Task requirements → Please write out every entry below exactly, leaving out any pictures.
+-------+
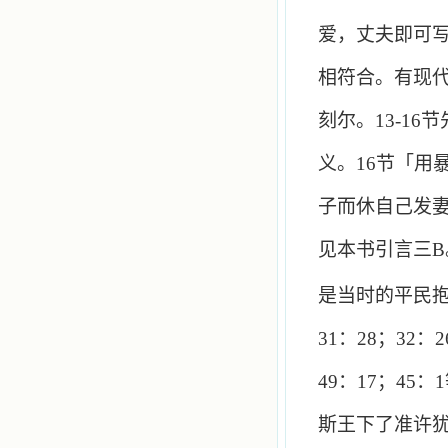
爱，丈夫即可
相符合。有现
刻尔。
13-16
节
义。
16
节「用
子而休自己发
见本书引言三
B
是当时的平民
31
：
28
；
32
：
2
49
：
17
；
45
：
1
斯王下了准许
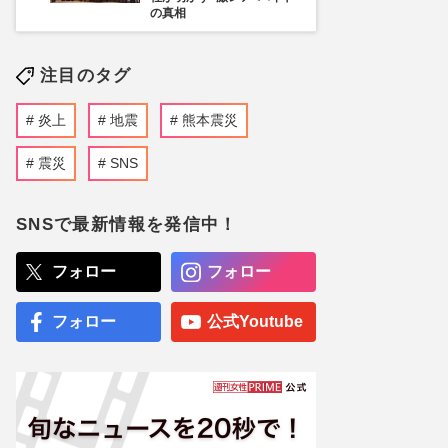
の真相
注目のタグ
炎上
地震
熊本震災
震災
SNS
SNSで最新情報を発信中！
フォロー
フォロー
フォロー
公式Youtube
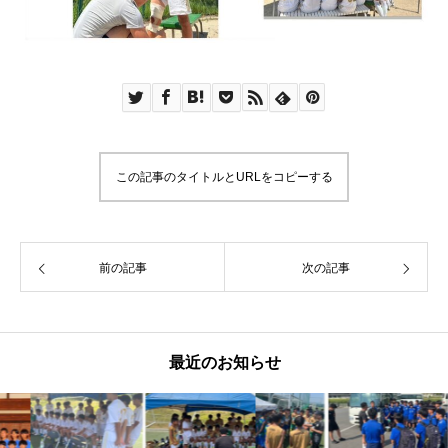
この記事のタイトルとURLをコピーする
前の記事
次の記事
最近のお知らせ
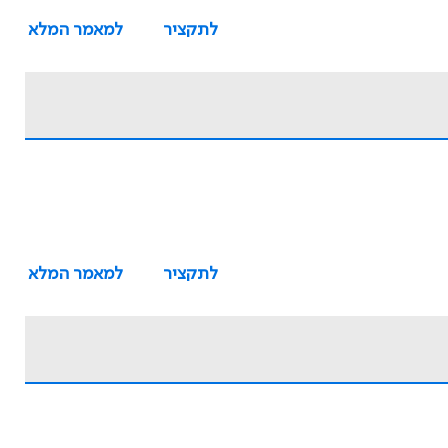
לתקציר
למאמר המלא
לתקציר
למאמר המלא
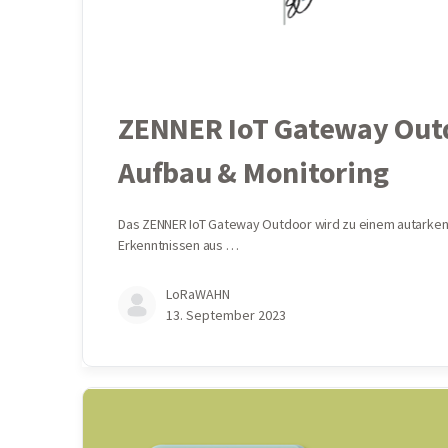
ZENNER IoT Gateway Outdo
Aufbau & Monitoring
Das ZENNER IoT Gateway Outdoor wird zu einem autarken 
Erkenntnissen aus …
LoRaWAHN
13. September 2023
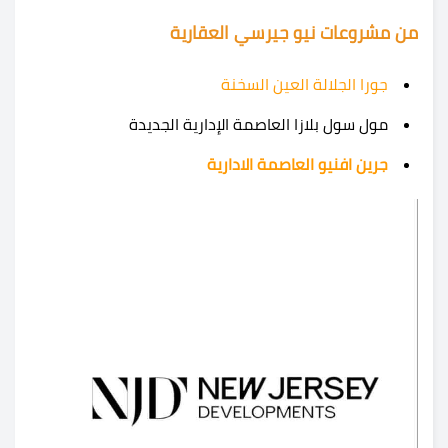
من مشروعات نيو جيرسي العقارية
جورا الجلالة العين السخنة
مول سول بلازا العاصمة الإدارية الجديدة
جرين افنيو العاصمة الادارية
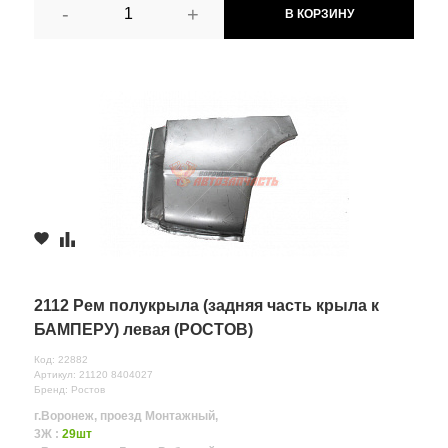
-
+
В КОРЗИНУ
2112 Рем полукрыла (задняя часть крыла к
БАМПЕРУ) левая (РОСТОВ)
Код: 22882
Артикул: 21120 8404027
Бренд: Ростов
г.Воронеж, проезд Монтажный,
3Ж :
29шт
+-------+
Response below →
爱，丈夫即可
相符合。有现
刻尔。
13-16
节
义。
16
节「用
子而休自己发
见本书引言三
B
是当时的平民
31
：
28
；
32
：
2
49
：
17
；
45
：
1
斯王下了准许
の真相
注目のタグ
炎上
地震
熊本震災
震災
SNS
SNSで最新情報を発信中！
フォロー
フォロー
フォロー
公式Youtube
この記事のタイトルとURLをコピーする
前の記事
次の記事
最近のお知らせ
לתקציר
למאמר המלא
לתקציר
למאמר המלא
ZENNER IoT Gateway Outdo
Aufbau & Monitoring
Das ZENNER IoT Gateway Outdoor wird zu einem autarken 
Erkenntnissen aus …
LoRaWAHN
13. September 2023
من مشروعات نيو جيرسي العقارية
جورا الجلالة العين السخنة
مول سول بلازا العاصمة الإدارية الجديدة
جرين افنيو العاصمة الادارية
-
+
В КОРЗИНУ
2112 Рем полукрыла (задняя часть крыла к
БАМПЕРУ) левая (РОСТОВ)
Код: 22882
Артикул: 21120 8404027
Бренд: Ростов
г.Воронеж, проезд Монтажный,
3Ж :
29шт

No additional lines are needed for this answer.